Weill Cornell Medicine’s donor medical team includes mental health professionals, who will evaluate the prospective donor’s intentions and provide emotional support. A financial specialist is also on hand to help patients deal with any challenges that may arise during the pre- and post-surgical period. 

Then, “we do a CT scan, which provides the surgical team with a road map to the kidney’s blood vessels that need to be dissected and isolated for successful transplantation,” he says. 

One week before surgery, the kidney donor meets with the final member of the medical team: the surgeon. The donor and the recipient have separate surgeons and separate teams. 

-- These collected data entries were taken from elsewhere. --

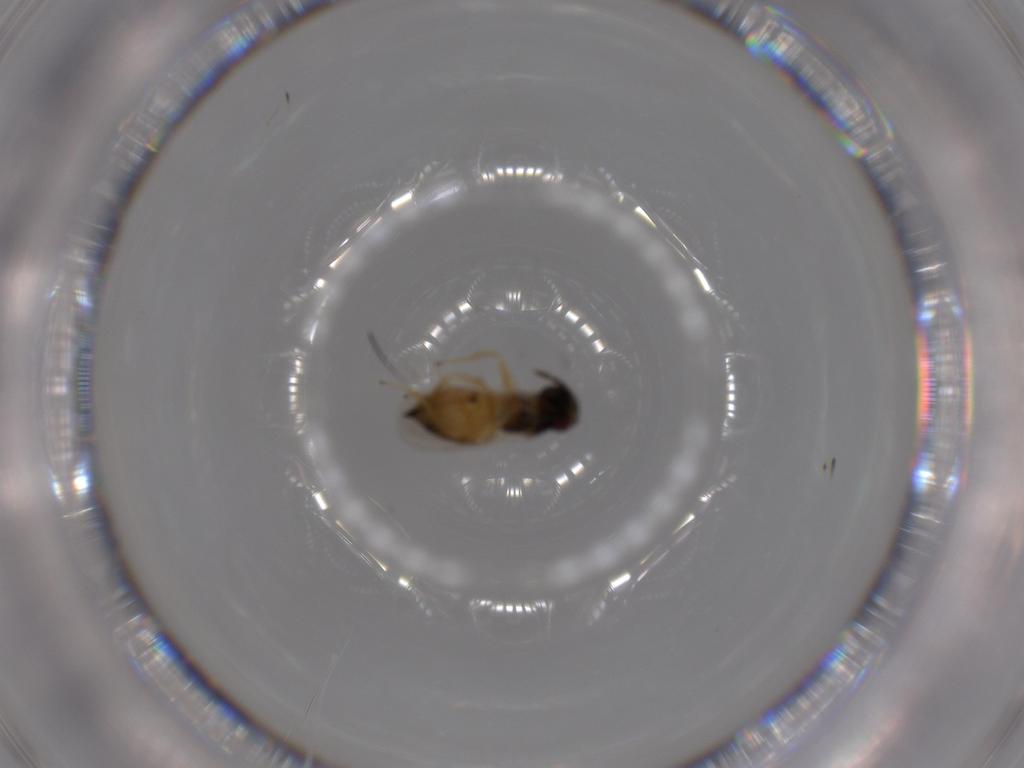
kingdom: Animalia
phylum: Arthropoda
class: Insecta
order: Hymenoptera
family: Eulophidae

The procedure takes about 1 to 2 hours, and the donor will spend 1 to 2 nights in the hospital. Office workers can go back to work in roughly 10 days, while those performing heavier labor can return to work in about 4 weeks. 

What are the risks? 

The vast majority—roughly 99 percent—come through the surgery without incident, and they tend to resume all of their normal activities in a month. 

However, any surgery has risks. For instance, there’s a small possibility (less than one in 250 cases) of significant bleeding during the surgery, necessitating a blood transfusion. 

What may disqualify me from becoming a donor? 

During a prospective donor’s medical evaluation, a health issue may emerge, such as high blood pressure or cardiovascular disease. These may disqualify you as a donor, but you’ll benefit from the testing process during which something was found that can be treated. 

What can I expect after donation? 

Some donors report that they feel emotional in the aftermath of surgery. Among hospital staff, attention tends to be focused on the recipient after a transplant, and the donor may feel neglected.  

It’s also possible that their kidney may not work in the recipient, but the great majority will work, says Dr. Del Pizzo. 

“The opportunity to give the gift of life is extremely rewarding,” he says. “Most donors tend to feel good about themselves afterwards, with higher quality-of-life scores compared to the general population.”